**EXERCISE DIRECTIONS**
Output every line of the listing below as a JSON list of strings, one string per line, with blank lines omitted.

(Stored data)

----------------

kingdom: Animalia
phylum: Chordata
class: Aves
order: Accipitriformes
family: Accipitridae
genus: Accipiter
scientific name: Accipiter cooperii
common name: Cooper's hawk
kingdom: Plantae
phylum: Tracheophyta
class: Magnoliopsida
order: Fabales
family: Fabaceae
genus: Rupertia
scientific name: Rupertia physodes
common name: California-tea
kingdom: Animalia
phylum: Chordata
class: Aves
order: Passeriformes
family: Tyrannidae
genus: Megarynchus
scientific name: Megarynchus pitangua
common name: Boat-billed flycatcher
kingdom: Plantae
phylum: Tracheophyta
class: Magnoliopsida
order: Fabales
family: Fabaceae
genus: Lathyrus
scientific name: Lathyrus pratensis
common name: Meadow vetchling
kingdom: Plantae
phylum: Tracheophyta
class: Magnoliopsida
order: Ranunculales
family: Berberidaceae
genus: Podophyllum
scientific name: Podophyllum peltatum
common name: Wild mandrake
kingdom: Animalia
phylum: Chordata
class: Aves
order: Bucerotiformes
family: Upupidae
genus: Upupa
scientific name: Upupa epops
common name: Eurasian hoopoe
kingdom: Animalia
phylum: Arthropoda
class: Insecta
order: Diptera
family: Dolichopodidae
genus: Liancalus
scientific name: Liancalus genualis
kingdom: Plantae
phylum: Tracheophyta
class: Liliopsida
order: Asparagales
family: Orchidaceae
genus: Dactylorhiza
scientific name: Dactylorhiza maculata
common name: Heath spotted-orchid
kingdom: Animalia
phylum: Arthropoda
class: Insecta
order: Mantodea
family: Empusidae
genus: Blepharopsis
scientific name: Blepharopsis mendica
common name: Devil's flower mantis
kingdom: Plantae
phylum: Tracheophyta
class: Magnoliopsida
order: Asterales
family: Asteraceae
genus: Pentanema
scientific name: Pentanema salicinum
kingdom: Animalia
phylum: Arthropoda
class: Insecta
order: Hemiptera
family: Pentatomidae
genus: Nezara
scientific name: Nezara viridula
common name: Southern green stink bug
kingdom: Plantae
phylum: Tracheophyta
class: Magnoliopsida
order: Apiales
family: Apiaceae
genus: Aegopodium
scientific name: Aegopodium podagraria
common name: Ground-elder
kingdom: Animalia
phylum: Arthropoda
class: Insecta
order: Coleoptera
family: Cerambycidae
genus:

----------------

**SOLUTION TO THE PROBLEM**
[
  "kingdom: Animalia",
  "phylum: Chordata",
  "class: Aves",
  "order: Accipitriformes",
  "family: Accipitridae",
  "genus: Accipiter",
  "scientific name: Accipiter cooperii",
  "common name: Cooper's hawk",
  "kingdom: Plantae",
  "phylum: Tracheophyta",
  "class: Magnoliopsida",
  "order: Fabales",
  "family: Fabaceae",
  "genus: Rupertia",
  "scientific name: Rupertia physodes",
  "common name: California-tea",
  "kingdom: Animalia",
  "phylum: Chordata",
  "class: Aves",
  "order: Passeriformes",
  "family: Tyrannidae",
  "genus: Megarynchus",
  "scientific name: Megarynchus pitangua",
  "common name: Boat-billed flycatcher",
  "kingdom: Plantae",
  "phylum: Tracheophyta",
  "class: Magnoliopsida",
  "order: Fabales",
  "family: Fabaceae",
  "genus: Lathyrus",
  "scientific name: Lathyrus pratensis",
  "common name: Meadow vetchling",
  "kingdom: Plantae",
  "phylum: Tracheophyta",
  "class: Magnoliopsida",
  "order: Ranunculales",
  "family: Berberidaceae",
  "genus: Podophyllum",
  "scientific name: Podophyllum peltatum",
  "common name: Wild mandrake",
  "kingdom: Animalia",
  "phylum: Chordata",
  "class: Aves",
  "order: Bucerotiformes",
  "family: Upupidae",
  "genus: Upupa",
  "scientific name: Upupa epops",
  "common name: Eurasian hoopoe",
  "kingdom: Animalia",
  "phylum: Arthropoda",
  "class: Insecta",
  "order: Diptera",
  "family: Dolichopodidae",
  "genus: Liancalus",
  "scientific name: Liancalus genualis",
  "kingdom: Plantae",
  "phylum: Tracheophyta",
  "class: Liliopsida",
  "order: Asparagales",
  "family: Orchidaceae",
  "genus: Dactylorhiza",
  "scientific name: Dactylorhiza maculata",
  "common name: Heath spotted-orchid",
  "kingdom: Animalia",
  "phylum: Arthropoda",
  "class: Insecta",
  "order: Mantodea",
  "family: Empusidae",
  "genus: Blepharopsis",
  "scientific name: Blepharopsis mendica",
  "common name: Devil's flower mantis",
  "kingdom: Plantae",
  "phylum: Tracheophyta",
  "class: Magnoliopsida",
  "order: Asterales",
  "family: Asteraceae",
  "genus: Pentanema",
  "scientific name: Pentanema salicinum",
  "kingdom: Animalia",
  "phylum: Arthropoda",
  "class: Insecta",
  "order: Hemiptera",
  "family: Pentatomidae",
  "genus: Nezara",
  "scientific name: Nezara viridula",
  "common name: Southern green stink bug",
  "kingdom: Plantae",
  "phylum: Tracheophyta",
  "class: Magnoliopsida",
  "order: Apiales",
  "family: Apiaceae",
  "genus: Aegopodium",
  "scientific name: Aegopodium podagraria",
  "common name: Ground-elder",
  "kingdom: Animalia",
  "phylum: Arthropoda",
  "class: Insecta",
  "order: Coleoptera",
  "family: Cerambycidae",
  "genus:"
]